Update README.md

0c942f6 verified 5 days ago

3.94 kB

	---
	language:
	- ar
	- ary
	license: mit
	base_model: FacebookAI/xlm-roberta-large
	tags:
	- moroccan
	- darija
	- arabic
	- masked-language-modeling
	- xlm-roberta
	- natural-language-processing
	datasets:
	- atlasia/Atlaset
	library_name: transformers
	pipeline_tag: fill-mask
	widget:
	- text: "أنا كنتكلم الدارجة المغربية [MASK] مزيان."
	---

	# Model Card for atlasia/XLM-RoBERTa-Morocco

	## Model Description

	XLM-RoBERTa-Morocco is a masked language model fine-tuned specifically for Moroccan Darija (Moroccan Arabic dialect).
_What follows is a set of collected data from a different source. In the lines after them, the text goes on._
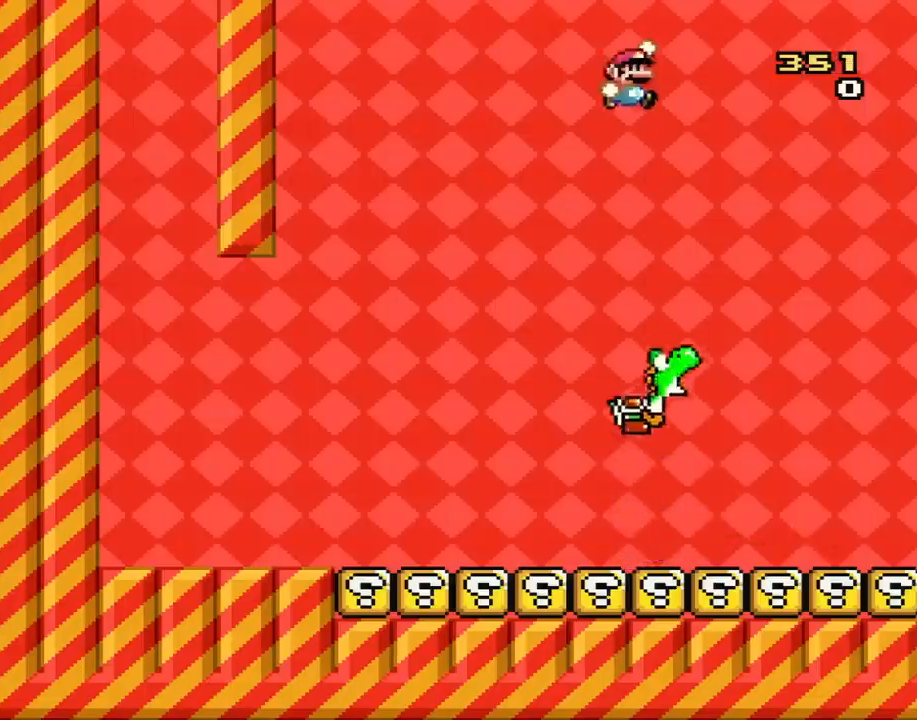
{"buttons": ["A", "Y"], "events": [[467, "B", "up"]]}
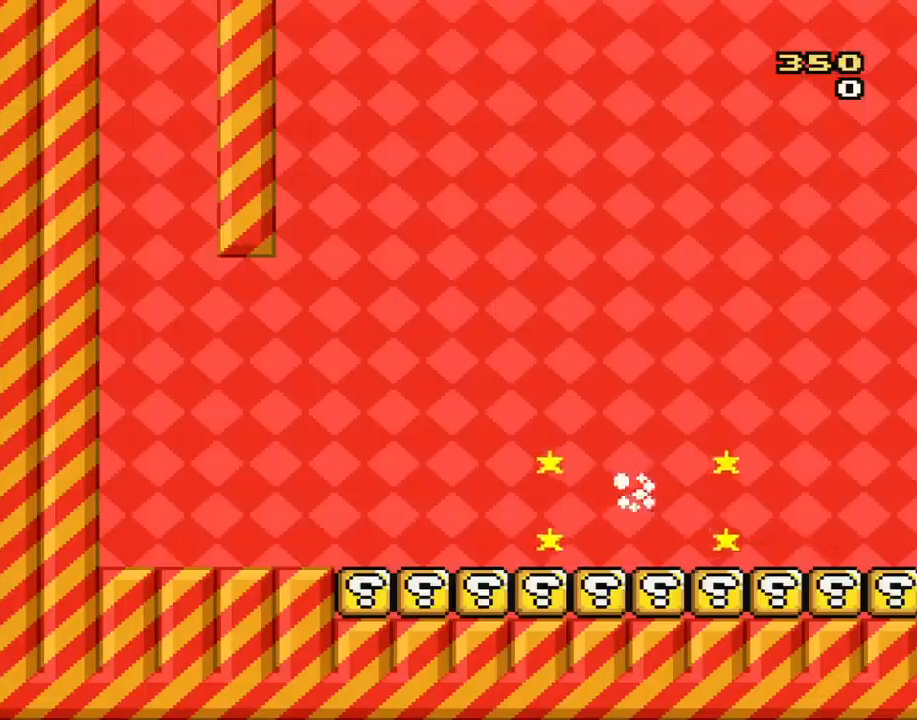
{"buttons": ["Y"], "events": [[184, "A", "up"]]}
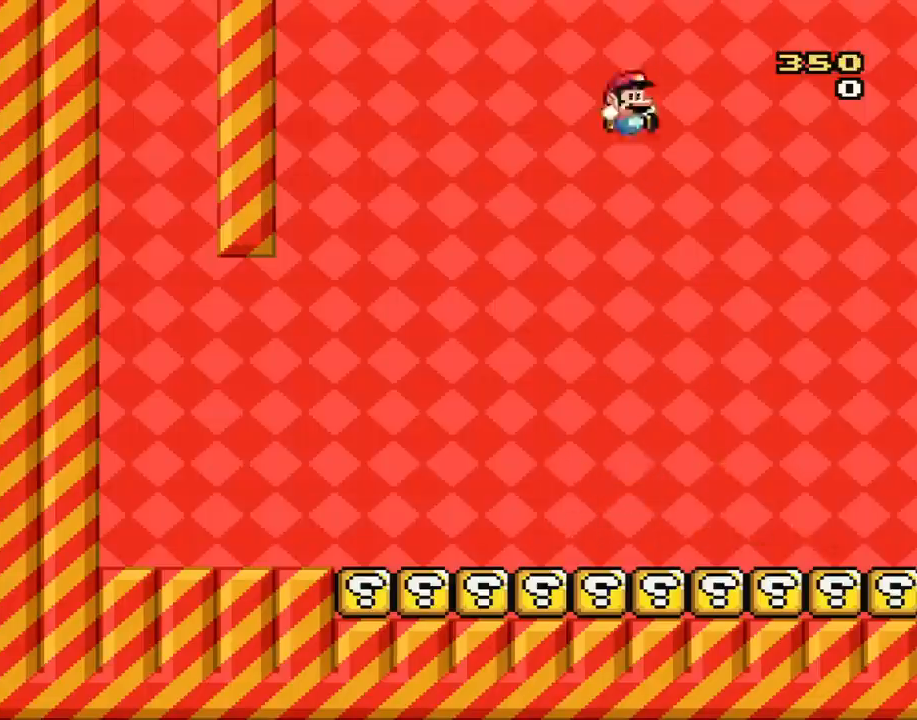
{"buttons": ["Y"], "events": []}
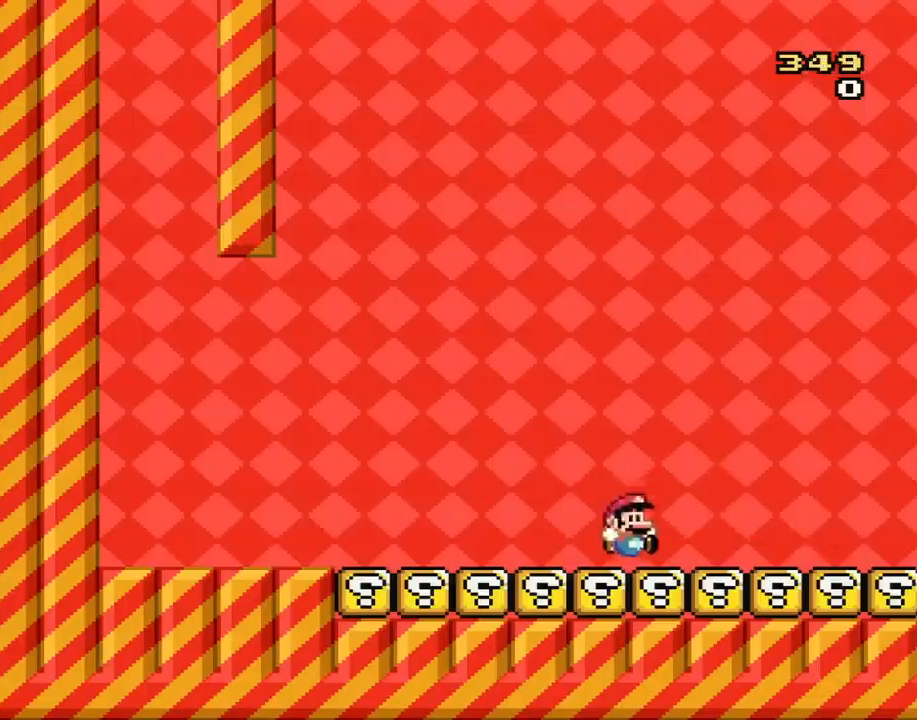
{"buttons": ["Y"], "events": []}
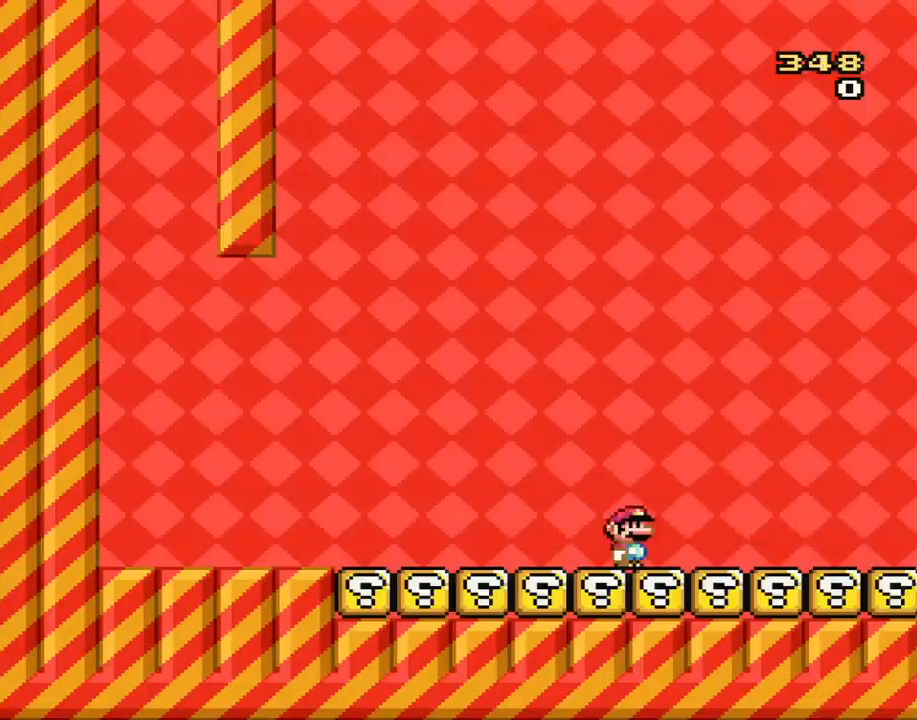
{"buttons": ["Y"], "events": []}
This model is based on [FacebookAI/xlm-roberta-large](https://huggingface.co/FacebookAI/xlm-roberta-large) and has been further trained on the comprehensive [Atlaset dataset](https://huggingface.co/datasets/atlasia/Atlaset), a curated collection of Moroccan Darija text.

	## Intended Uses

	This model is designed for:
	- Text classification tasks in Moroccan Darija
	- Named entity recognition in Moroccan Darija
	- Sentiment analysis of Moroccan text
	- Question answering systems for Moroccan users
	- Building embeddings for Moroccan Darija text
	- Serving as a foundation for downstream NLP tasks specific to Moroccan dialect

	## Training Details

	- Base Model: [FacebookAI/xlm-roberta-large](https://huggingface.co/FacebookAI/xlm-roberta-large)
	- Training Data: [Atlaset dataset](https://huggingface.co/datasets/atlasia/Atlaset) (1.17M examples, 155M tokens)
	- Training Procedure: Fine-tuning with masked language modeling objective
	- Hyperparameters:
	- Batch size: 128
	- Learning rate: 1e-4
	- Training was optimized after testing learning rates in range {1e-4, 5e-5, 1e-5}

	## Performance

	In human evaluations conducted through the [Atlaset-Arena](https://huggingface.co/spaces/atlasia/Atlaset-Arena), this model demonstrated significant improvements over baseline models:

	\| Model \| Wins \| Total Comparisons \| Win Rate (%) \|
	\|-------\|------\|-------------------\|--------------\|
	\| atlasia/XLM-RoBERTa-Morocco \| 72 \| 120 \| 60.00 \|
	\| aubmindlab/bert-base-arabertv02 \| 63 \| 114 \| 55.26 \|
	\| SI2M-Lab/DarijaBERT \| 55 \| 119 \| 46.22 \|
	\| FacebookAI/xlm-roberta-large \| 51 \| 120 \| 42.50 \|
	\| google-bert/bert-base-multilingual-cased \| 29 \| 120 \| 24.17 \|

	The model shows a 17.5% performance improvement over the base XLM-RoBERTa-large model.

	## Limitations

	- While the model performs well on Moroccan Darija, performance may vary across different regional variations within Morocco
	- The model may not handle code-switching between Darija and other languages optimally
	- Performance on highly technical or specialized domains may be limited by the training data composition

	## Ethical Considerations

	- This model is intended to improve accessibility of NLP technologies for Moroccan Darija speakers
	- Users should be aware that the model may reflect biases present in the training data
	- The model should be further evaluated before deployment in high-stakes applications

	## How to Use

	```python
	from transformers import AutoModelForMaskedLM, AutoTokenizer

	# Load model and tokenizer
	tokenizer = AutoTokenizer.from_pretrained("atlasia/XLM-RoBERTa-Morocco")
	model = AutoModelForMaskedLM.from_pretrained("atlasia/XLM-RoBERTa-Morocco")

	# Example usage for masked language modeling
	text = "أنا كنتكلم الدارجة المغربية [MASK] مزيان."
	inputs = tokenizer(text, return_tensors="pt")
	outputs = model(**inputs)
	```

	## Citation

	```bibtex
	@misc{atlasia2025xlm-roberta-morocco,
	title={XLM-RoBERTa-Morocco: A Masked Language Model for Moroccan Darija},
	author={Abdelaziz Bounhar and Abdeljalil El Majjodi},
	year={2025},
	howpublished={\url{https://huggingface.co/atlasia/XLM-RoBERTa-Morocco}},
	organization={AtlasIA}
	}
	```

	## Acknowledgements

	We thank the Hugging Face team for their support and the vibrant research community behind Moroccan Darija NLP. Special thanks to all contributors of the Atlaset dataset that made this model possible.